We don't know where the constants came from in the first place. We only know
that whoever came up with them could have the key to this backdoor. And we
know there's no way for NIST -- or anyone else -- to prove otherwise.

This is scary stuff indeed.

Even if no one knows the secret numbers, the fact that the backdoor is
present makes Dual_EC_DRBG very fragile. If someone were to solve just one
instance of the algorithm's elliptic-curve problem, he would effectively
have the keys to the kingdom. He could then use it for whatever nefarious
purpose he wanted. Or he could publish his result, and render every
implementation of the random-number generator completely insecure.

It's possible to implement Dual_EC_DRBG in such a way as to protect it
against this backdoor, by generating new constants with another secure
random-number generator and then publishing the seed. This method is even in
the NIST document, in Appendix A. But the procedure is optional, and my
guess is that most implementations of the Dual_EC_DRBG won't bother.

If this story leaves you confused, join the club. I don't understand why the
NSA was so insistent about including Dual_EC_DRBG in the standard. It makes
no sense as a trap door: It's public, and rather obvious. It makes no sense
from an engineering perspective: It's too slow for anyone to willingly use
it. And it makes no sense from a backwards-compatibility perspective:
Swapping one random-number generator for another is easy.

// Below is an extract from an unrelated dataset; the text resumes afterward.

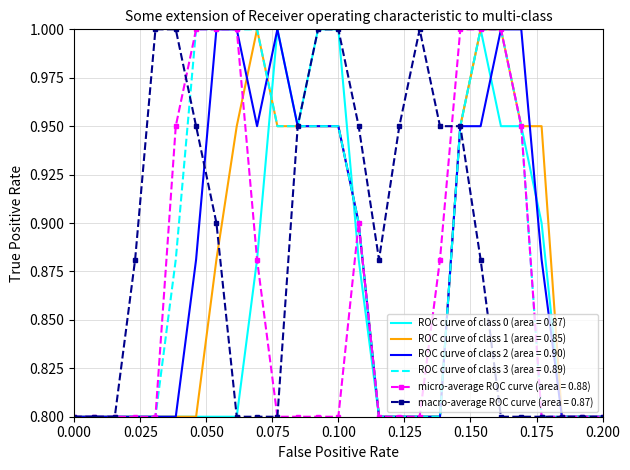

What is the lowest value of the macro-average ROC curve (area = 0.87) series?

0.8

My recommendation, if you're in need of a random-number generator, is not to
use Dual_EC_DRBG under any circumstances. If you have to use something in SP
800-90, use CTR_DRBG or Hash_DRBG.

In the meantime, both NIST and the NSA have some explaining to do.

- - -

Bruce Schneier is CTO of BT Counterpane and author of Beyond Fear: Thinking
Sensibly About Security in an Uncertain World.